Seus joelhos falharam na hora em que se virava para longe do quarto, sua intimidade o irritou pelo inchaço evidente por dentro da calça e das sensações prazeirosas estranguladas que o arrebatavam, deixando-no zonzo. Deixou cair um punhado de panfletos no chão e a música que tocava ao fundo, de repente, parou.
Apenas nesse momento que Dio enxergou uma placa enorme no topo do corredor, com letras garrafais e em vermelho luminoso, dizendo-lhe as únicas palavras que poderiam fazê-lo tremer de verdade em pleno verão.
“Dormitório Alfa — Ala B”
Dormitório Alfa!?!
O pavor tomou conta de seu ser. Não queria ser o banquete para as feras. A sua respiração ficou entrecortada com o medo real de ser marcado por um alfa maluco, apenas por estar ali, no lugar errado e na hora errada.
Chegava a se perguntar por que não havia prestado atenção para onde estava indo, mas nada disso o ajudaria. Era, agora, um ômega em pleno cio no meio de dezenas de alfas que sentiriam o seu cheiro à distância.
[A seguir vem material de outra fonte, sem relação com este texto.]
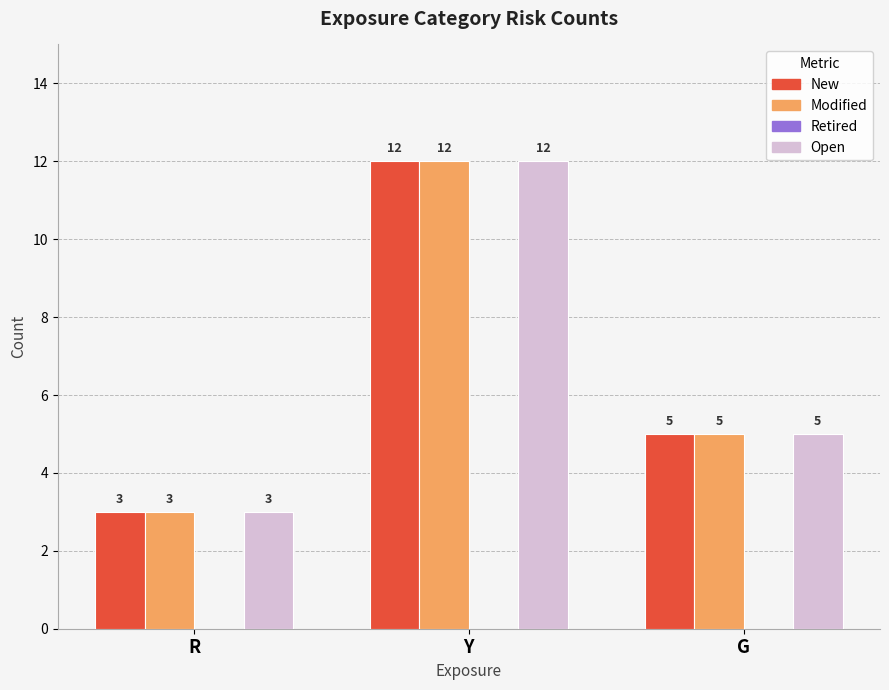

What is the total value across all series at R?

9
Haviam leis que amparavam omegas marcados sem o devido consentimento por alfas não escolhidos, o que diminuiu casos de estupros coletivos e que ficavam sem punição, principalmente dentro das universidades, um território muito perigoso para quem não segue as regras. Mas o processo era longo demais e a vítima sempre passava por procedimentos constrangedores, revivendo aquela situação absurda apenas para provar a sua inocência. E, na situação que se encontrava, Dio passaria tempo demais tentando provar que só estava ali para deixar panfletos e que tomava com regularidade os blocks e que, estranhamente, se esqueceu de tomar justamente naquele dia. O que por si só lhe acarretaria numa punição extrema: a expulsão da instituição, acusado de incitar a promiscuidade.
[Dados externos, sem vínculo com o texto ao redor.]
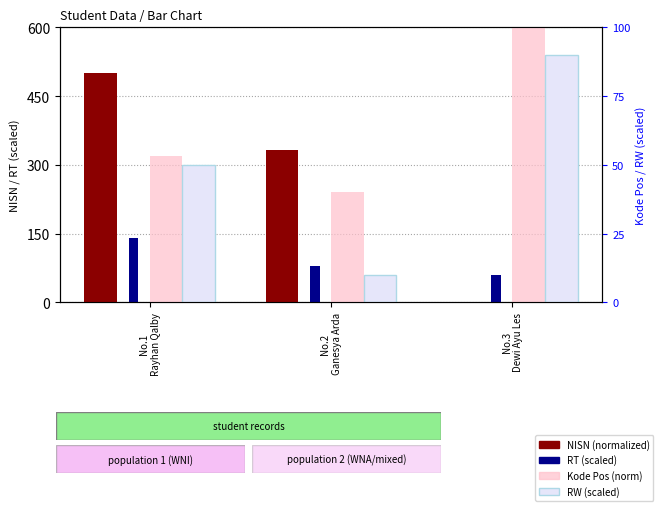

Reading left to right, extract all data points from this chart.

NISN (normalized): 500.0	333.3	0.0
RT (scaled): 140.0	80.0	60.0
Kode Pos (norm): 53.3	40.0	140.0
RW (scaled): 50.0	10.0	90.0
Se esperava também que os alfas tomassem os seus calmantes e outros tipos de inibidores mais potentes para que a convivência fosse pacífica entre os alunos, mas aquele feromônio que invadiu as narinas de Dio e que serviu de gatilho para o seu próprio cio, era a comprovação de que, para os alfas, havia condescendência por parte não só da administração da universidade, mas por parte da sociedade como um todo. Porque não havia um inspetor questionando se os alfas tomaram os seus remedinhos, como os omegas eram constantemente cobrados.
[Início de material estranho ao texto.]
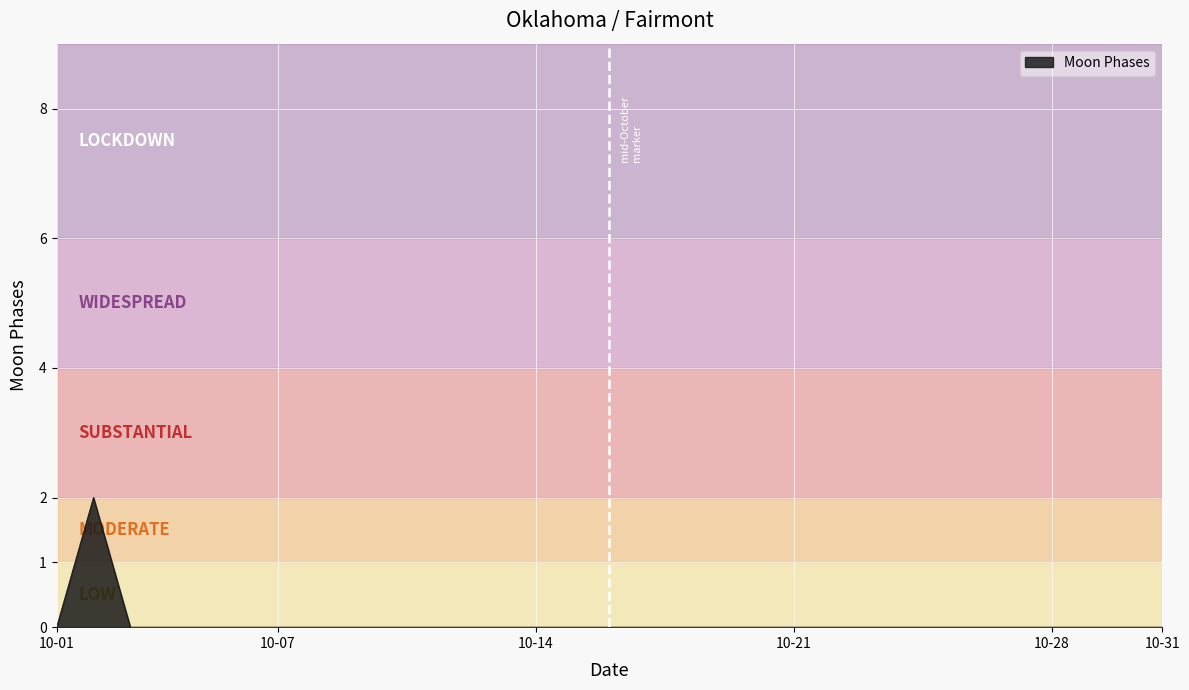

Reading right to left, what are all the values shown in this chart?

0	0	0	0	0	0	0	0	0	0	0	0	0	0	0	0	0	0	0	0	0	0	0	0	0	0	0	0	0	2	0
Não esperou que algo acontecesse para tomar uma atitude e salvar a própria pele, os passos vindo do quarto se aproximavam da porta. E, se fosse perguntado, não saberia de onde tirou forças, mas quando se deu conta, Dio estava no lado de fora dos dormitórios, correndo afobado para o dormitório designado para os omegas, do outro lado do campus e de onde não deveria ter saído, longe o bastante de qualquer alfa desgraçado que ousasse lhe marcar.